Friday, August 31, 2018

Stressed out medical professional trainees/students? There's a quiet poetic (R)evolution in the air

For five  earlier articles depicting how the medical arts have devolved, scroll through my blogs beginning with the seminal one entitled Crises in the Medical Arts: Returning Medicine to Patient Centered Care Giving.

The links between the healing arts and poetry are well known.

The Statute of Apollo Outside the National Academy of Athens
Apollo was recognized as the god of healing, poetry, music, truth,
the sun and light and much more  

 For instance,  poets including  John Keats, William Carlos Williams and Oliver Wendell Holmes, Sr.  all received medical education.

The composition, recitation and listening to verse is known to release pent up feelings of angst, sadness, sorrow and depression--making it much easier to deal with these stressful feelings. (this subject to be explored in a forthcoming article)

Perhaps one  of the most calming and stress- relieving poems  is Psalm 23 which begins with:
"The Lord is my shepherd I shall not want."

The verse soothes all those who are  stressed through life's  travails  with its lovely images such as  being lead beside still waters and being guided on the right paths,  though we walk through the valley of the shadow of death. 
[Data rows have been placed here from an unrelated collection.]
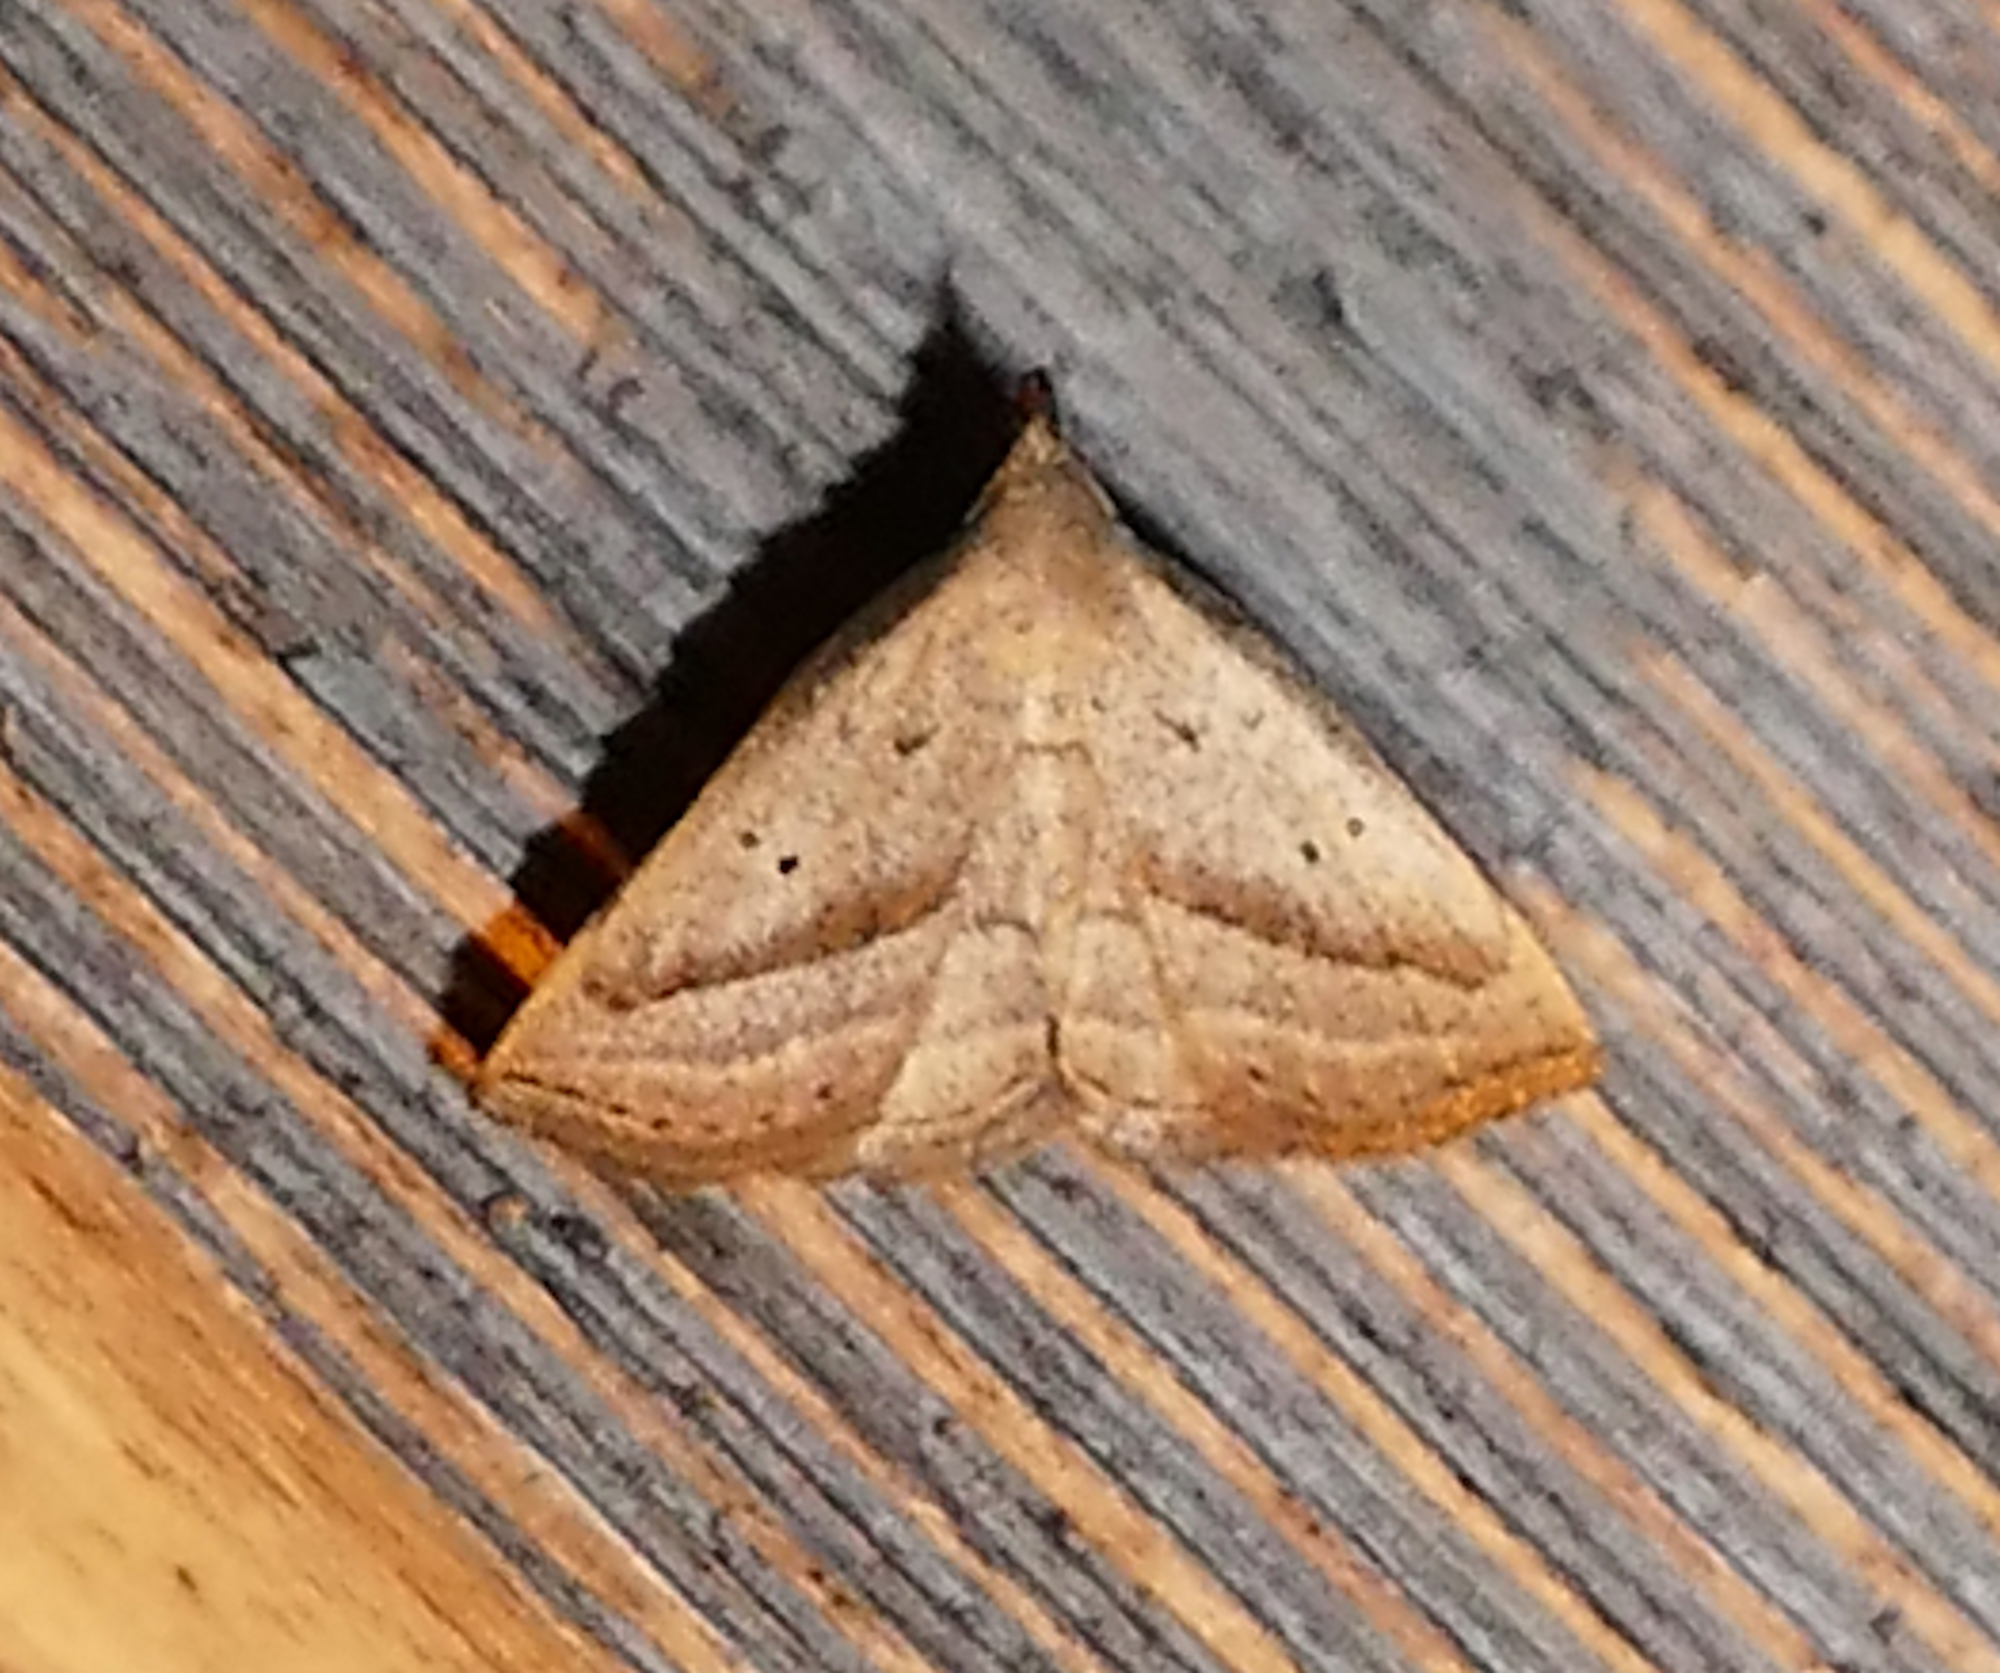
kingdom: Animalia
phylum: Arthropoda
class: Insecta
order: Lepidoptera
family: Erebidae
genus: Macrochilo
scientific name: Macrochilo hypocritalis
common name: Twin-dotted owlet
So it comes as no surprise that poetry would be a tonic for the  proverbially overworked medical trainee.

Kudos to the pioneering steps of St. Andrews Medical School (founded in 1413) that acknowledges the healing benefits of poetry and the practice of humanistic medicine.

Tools of the Trade is a pocket size 
book of collected poems for doctors, It is
small enough to pull out and read when needed
photo from the Scottish Poetry Library.

Each year, each of the circa 900 Scottish medical school graduates receives "Tools of the Trade: Poems for new Doctors."  It's a small volume, less than 100 pages--thus easily potable.

According to a recent Wall Street Journal article, "the poems are grouped into five themes designed to help young physicians: looking after yourself, looking after others, beginnings,  being with illness and endings."

May this project, though in its infancy, continue to blossom and spread the seeds of empathetic humanistic medicine.